### Dataset entries
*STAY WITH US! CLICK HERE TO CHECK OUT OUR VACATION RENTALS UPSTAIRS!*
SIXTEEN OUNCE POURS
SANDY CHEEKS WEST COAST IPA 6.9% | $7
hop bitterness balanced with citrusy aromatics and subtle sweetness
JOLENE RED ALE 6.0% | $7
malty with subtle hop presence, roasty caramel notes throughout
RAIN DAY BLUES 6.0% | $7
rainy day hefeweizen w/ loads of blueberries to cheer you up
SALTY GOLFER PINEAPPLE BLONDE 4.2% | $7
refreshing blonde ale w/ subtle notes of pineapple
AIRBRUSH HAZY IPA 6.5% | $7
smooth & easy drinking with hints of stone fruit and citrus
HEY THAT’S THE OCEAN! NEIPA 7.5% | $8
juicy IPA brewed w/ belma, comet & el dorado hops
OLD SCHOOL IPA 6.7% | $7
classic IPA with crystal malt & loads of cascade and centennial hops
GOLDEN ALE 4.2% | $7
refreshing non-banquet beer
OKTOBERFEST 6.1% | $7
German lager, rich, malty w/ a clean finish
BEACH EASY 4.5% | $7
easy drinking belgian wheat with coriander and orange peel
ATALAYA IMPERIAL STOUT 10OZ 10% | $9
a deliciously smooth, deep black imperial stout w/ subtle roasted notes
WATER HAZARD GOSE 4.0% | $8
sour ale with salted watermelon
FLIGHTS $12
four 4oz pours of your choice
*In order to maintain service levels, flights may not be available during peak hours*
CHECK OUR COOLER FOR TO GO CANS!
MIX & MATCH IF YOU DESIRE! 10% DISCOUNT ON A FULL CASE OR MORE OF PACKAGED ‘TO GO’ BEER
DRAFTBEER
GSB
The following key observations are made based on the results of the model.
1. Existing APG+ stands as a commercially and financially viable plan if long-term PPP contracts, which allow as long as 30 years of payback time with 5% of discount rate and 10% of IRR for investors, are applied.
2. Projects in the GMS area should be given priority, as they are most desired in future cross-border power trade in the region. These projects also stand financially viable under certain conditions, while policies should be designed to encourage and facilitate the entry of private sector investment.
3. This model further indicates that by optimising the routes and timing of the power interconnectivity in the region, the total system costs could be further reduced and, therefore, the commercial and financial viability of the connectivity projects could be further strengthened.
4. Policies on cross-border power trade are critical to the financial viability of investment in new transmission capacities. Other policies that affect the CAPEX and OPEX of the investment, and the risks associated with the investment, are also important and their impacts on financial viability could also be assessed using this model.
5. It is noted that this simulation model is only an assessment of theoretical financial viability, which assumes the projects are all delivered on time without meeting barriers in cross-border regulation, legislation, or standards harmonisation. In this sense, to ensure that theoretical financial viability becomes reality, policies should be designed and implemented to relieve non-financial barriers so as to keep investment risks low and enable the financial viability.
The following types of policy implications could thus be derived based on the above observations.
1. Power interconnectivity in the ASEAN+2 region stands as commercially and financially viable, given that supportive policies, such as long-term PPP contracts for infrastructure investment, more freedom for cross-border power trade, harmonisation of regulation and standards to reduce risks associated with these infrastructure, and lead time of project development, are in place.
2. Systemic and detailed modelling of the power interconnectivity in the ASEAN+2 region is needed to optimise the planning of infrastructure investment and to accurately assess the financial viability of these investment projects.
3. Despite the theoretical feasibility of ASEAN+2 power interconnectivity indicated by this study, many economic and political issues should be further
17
######
- **Exercise**
Write each line of the data down again exactly as it reads.

- **Task response**
*STAY WITH US! CLICK HERE TO CHECK OUT OUR VACATION RENTALS UPSTAIRS!*
SIXTEEN OUNCE POURS
SANDY CHEEKS WEST COAST IPA 6.9% | $7
hop bitterness balanced with citrusy aromatics and subtle sweetness
JOLENE RED ALE 6.0% | $7
malty with subtle hop presence, roasty caramel notes throughout
RAIN DAY BLUES 6.0% | $7
rainy day hefeweizen w/ loads of blueberries to cheer you up
SALTY GOLFER PINEAPPLE BLONDE 4.2% | $7
refreshing blonde ale w/ subtle notes of pineapple
AIRBRUSH HAZY IPA 6.5% | $7
smooth & easy drinking with hints of stone fruit and citrus
HEY THAT’S THE OCEAN! NEIPA 7.5% | $8
juicy IPA brewed w/ belma, comet & el dorado hops
OLD SCHOOL IPA 6.7% | $7
classic IPA with crystal malt & loads of cascade and centennial hops
GOLDEN ALE 4.2% | $7
refreshing non-banquet beer
OKTOBERFEST 6.1% | $7
German lager, rich, malty w/ a clean finish
BEACH EASY 4.5% | $7
easy drinking belgian wheat with coriander and orange peel
ATALAYA IMPERIAL STOUT 10OZ 10% | $9
a deliciously smooth, deep black imperial stout w/ subtle roasted notes
WATER HAZARD GOSE 4.0% | $8
sour ale with salted watermelon
FLIGHTS $12
four 4oz pours of your choice
*In order to maintain service levels, flights may not be available during peak hours*
CHECK OUR COOLER FOR TO GO CANS!
MIX & MATCH IF YOU DESIRE! 10% DISCOUNT ON A FULL CASE OR MORE OF PACKAGED ‘TO GO’ BEER
DRAFTBEER
GSB
The following key observations are made based on the results of the model.
1. Existing APG+ stands as a commercially and financially viable plan if long-term PPP contracts, which allow as long as 30 years of payback time with 5% of discount rate and 10% of IRR for investors, are applied.
2. Projects in the GMS area should be given priority, as they are most desired in future cross-border power trade in the region. These projects also stand financially viable under certain conditions, while policies should be designed to encourage and facilitate the entry of private sector investment.
3. This model further indicates that by optimising the routes and timing of the power interconnectivity in the region, the total system costs could be further reduced and, therefore, the commercial and financial viability of the connectivity projects could be further strengthened.
4. Policies on cross-border power trade are critical to the financial viability of investment in new transmission capacities. Other policies that affect the CAPEX and OPEX of the investment, and the risks associated with the investment, are also important and their impacts on financial viability could also be assessed using this model.
5. It is noted that this simulation model is only an assessment of theoretical financial viability, which assumes the projects are all delivered on time without meeting barriers in cross-border regulation, legislation, or standards harmonisation. In this sense, to ensure that theoretical financial viability becomes reality, policies should be designed and implemented to relieve non-financial barriers so as to keep investment risks low and enable the financial viability.
The following types of policy implications could thus be derived based on the above observations.
1. Power interconnectivity in the ASEAN+2 region stands as commercially and financially viable, given that supportive policies, such as long-term PPP contracts for infrastructure investment, more freedom for cross-border power trade, harmonisation of regulation and standards to reduce risks associated with these infrastructure, and lead time of project development, are in place.
2. Systemic and detailed modelling of the power interconnectivity in the ASEAN+2 region is needed to optimise the planning of infrastructure investment and to accurately assess the financial viability of these investment projects.
3. Despite the theoretical feasibility of ASEAN+2 power interconnectivity indicated by this study, many economic and political issues should be further
17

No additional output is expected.